* Page extract *
Note that these reported flaring volumes are in all cases reported to government agencies. It could be the case that companies could be incentivized to under-report flaring to government agencies. This could be done to avoid regulatory scrutiny or project an image of more effective gas management operations. On the other hand, companies could rightfully be concerned about mis-reporting due to possible sanctions or legal implications of under-reporting. It is therefore an empirical question as to how accurately the flaring volumes are reported to the relevant government agencies.

Note that the CEDIGAZ dataset used to calibrate the satellite-derived predictive algorithms may in part access similar datasets to the ones used here. The methods and sources of the CEDIGAZ flaring volume estimates are not public, but they could rely in part on these data for offshore regions. However, because we only examine offshore regions, and we examine accuracy at the flare level, we view this as an independent check of the accuracy of the quantification algorithms used.

Next, location data are obtained for oilfield infrastructure, oilfield boundaries, or lease boundaries in each region. If possible, government-provided GIS datasets are obtained. If available, datasets providing latitude-longitude of offshore platforms, wells, or floating production, storage and offloading (FPSO) vessels are obtained (Denmark, Netherlands, Norway, UK, USA, Canada). In some cases, government datasets give oilfield lease outlines but do not give platform locations (Brazil, Mexico). In one case—Nigeria—no government geospatial data are available, so field outlines were generated from hand-produced geo-rectified composite of 3 maps obtained of the offshore Niger Delta region (see SI is available online at stacks.iop.org/ERC/2/051006/mmedia). Field outlines are used in some cases to disambiguate flares that are closer to a subsurface infrastructure than the platform for the field in question. Table 2 summaries geographic information, data fidelity, and comprehensiveness. See SI for more detailed country-level descriptions of geographic data issues. An example of the types of shape data available is shown for the North Sea in SI.

Table 2.  Summary of available offshore GIS location information by country. Some countries report data at aggregate regional level (e.g., Mexico) in which case satellite-observed flares must be heavily aggregated to reporting regions.

Country Date Objects included Agency or company Dataset name
Brazil Jul. 2018 Field boundaries and well locations. No platform locations given ANP (Agencia Nacional do Petroleo, Gas Natural e Biocombustiveis) Campos de Produção
Canada Jan. 2018 Wellhead locations. No platform locations given Canada Newfoundland and Labrador offshore Petroleum Board Wells
Denmark 2015 Structures, well gathering arrays, and FPSOs OSPAR Commission OSPAR Inventory of Offshore Installations 2015
Mexico Jan. 2016 Offshore field boundaries, producing district boundaries CNH (Comision Nacional de Hidrocarburos) Campos con Reservas al 1ro de Enero de 2016
Netherlands Dec 2019 Offshore facilities database NLOG (Netherlands oil and gas) NLOG facility shapfile
Nigeria 2005, 2011, 2013 Field Petroleum Economist Ltd, Offshore Magazine, Wood MacKenzie World Energy Atlas 6th Ed., Offshore Magazine West Africa 2013 Offshore Oil and Gas Concession Map, Wood MacKenzie Niger Delta Map
Norway 2015 Structures, well gathering arrays, and FPSOs NPD (Norwegian Petroleum Directorate) NPD Facility shapefile
UK 2015 Structures, well gathering arrays, and FPSOs Oil and Gas Authority OGA Offshore fields, Surface Infrastructure
USA 2014 Platform/Facility BOEM (Bureau of Ocean Energy Management) BOEM Platform shapefile

Next, we align flare estimates from VIIRS to reported flaring rates. We start with the reported VIIRS flares and align them to geographic locations given in table 2. In most cases I compute the distance (km) from each VIIRS reported flare to the nearest piece of infrastructure, taking the minimum as the source infrastructure. This works automatically when flaring is reported from a single platform, facility, or FPSO vessel. Minimum distances over 10 km are possibly confounded and are hand adjudicated. If multiple flares are closest partners to a single platform, I record all flares and treat the sum of flares as the total flaring volume for that platform.

* Records for this exercise *
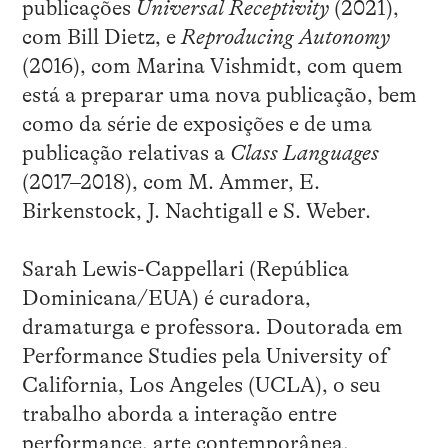
publicações
Universal Receptivity
(2021),
com Bill Dietz, e
Reproducing Autonomy
(2016), com Marina Vishmidt, com quem
está a preparar uma nova publicação, bem
como da série de exposições e de uma
publicação relativas a
Class Languages
(2017–2018), com M. Ammer, E.
Birkenstock, J. Nachtigall e S. Weber.
Sarah Lewis-Cappellari (República
Dominicana/EUA) é curadora,
dramaturga e professora. Doutorada em
Performance Studies pela University of
California, Los Angeles (UCLA), o seu
trabalho aborda a interação entre
performance, arte contemporânea,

* Tasks to perform *
A – Please output everything from "Note that these" down to "relevant government agencies." in the flaring passage, word for word.
B – Return everything from the start of the rows down to the line containing "Performance Studies pela University of", both ends included, unchanged and without the pictures.

* Outputs by task *
A –
Note that these reported flaring volumes are in all cases reported to government agencies. It could be the case that companies could be incentivized to under-report flaring to government agencies. This could be done to avoid regulatory scrutiny or project an image of more effective gas management operations. On the other hand, companies could rightfully be concerned about mis-reporting due to possible sanctions or legal implications of under-reporting. It is therefore an empirical question as to how accurately the flaring volumes are reported to the relevant government agencies.

B –
publicações
Universal Receptivity
(2021),
com Bill Dietz, e
Reproducing Autonomy
(2016), com Marina Vishmidt, com quem
está a preparar uma nova publicação, bem
como da série de exposições e de uma
publicação relativas a
Class Languages
(2017–2018), com M. Ammer, E.
Birkenstock, J. Nachtigall e S. Weber.
Sarah Lewis-Cappellari (República
Dominicana/EUA) é curadora,
dramaturga e professora. Doutorada em
Performance Studies pela University of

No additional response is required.